With input from Apple®, Intel® created Light Peak with the goal of replacing the large number of single- and multi-use connections found on computers and consumer electronics. The company hoped to replace general-purpose connections like Universal Serial Bus (USB) and more specific technologies like the High-Definition Multimedia Interface (HDMI) with a single physical interface, thereby eliminating the need for different cables. This could allow a laptop to have a single cable interface with the ability to connect to accessories like external hard drives and scanners as well as monitors, projectors, or televisions.

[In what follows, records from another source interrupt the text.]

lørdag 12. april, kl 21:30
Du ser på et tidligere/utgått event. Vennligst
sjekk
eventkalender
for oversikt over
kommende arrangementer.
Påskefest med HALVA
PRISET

To support multiple devices at once, Light Peak was designed with a much higher bandwidth than competing technologies. Initial versions of the technology support up to 10 gigabits of data per second, and Intel® has claimed this could ultimately be expanded to as much as 100 gigabits per second. In comparison, USB 3.0 has a maximum theoretical data rate of 4.8 gigabits per second. Light Peak also supports full-duplex connections, i.e., data can be sent and received simultaneously. Devices can also be daisy chained, thus allowing one port to connect to multiple devices without the use of a hub.
Existing connection standards like PCI Express and DisplayPort can be sent over a Light Peak connection, so a single cable might connect a computer to both a hard disk and high definition television (HDTV). A controller chip would encapsulate these protocols and send them over a Light Peak cable to a destination device where the protocols are returned to their native state. Under this setup, existing software can be used without new device drivers. The physical connector is identical to the one used by Mini DisplayPort, and existing displays can be used in a compatibility mode.

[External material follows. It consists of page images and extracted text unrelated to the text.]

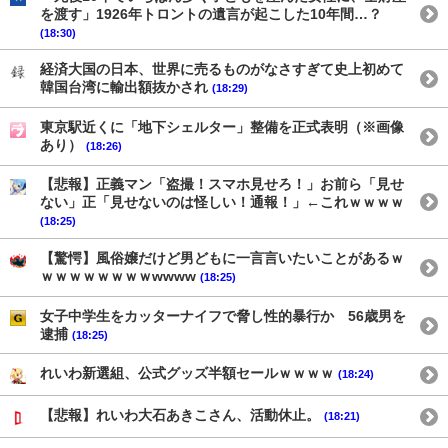
を渡す」1926年トロントの遺言が起こした10年間…？
(18:30)
経済大国の日本、世界に売るものがなさすぎて史上初めて
韓国台湾に輸出額抜かされ
(18:29)
東京駅近くに「地下シェルター」整備を正式表明（※画像
あり）
(18:26)
【悲報】正義マン「盗撮！スマホ見せろ！」お前ら「見せ
ない」正「見せないのは怪しい！通報！」←これｗｗｗｗ
(18:25)
【驚愕】風俗嬢だけど男どもに一言言いたいことがあるｗ
ｗｗｗｗｗｗｗｗwwww
(18:25)
女子中学生をカッターナイフで脅し性的暴行か 56歳男を
逮捕
(18:25)
れいわ新選組、公式グッズ半額セールｗｗｗｗ
(18:24)
【悲報】れいわ大石あきこさん、活動休止。
(18:21)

In February 2011, the first computers and devices compatible with this technology, rebranded as Thunderbolt™, were announced. Although early demonstrations of Light Peak had fiber optic cables powered by small lasers, the first products equipped with Thunderbolt™ use more traditional electrical signals over copper wiring. Both types of connections are supported under the new standard, with each offering distinct benefits. Electrical-only connections are cheaper and can provide up to 10 watts of power to external devices, but are limited to 9.8 feet (3 meters). More expensive optical cables can support much longer distances, but cannot power devices.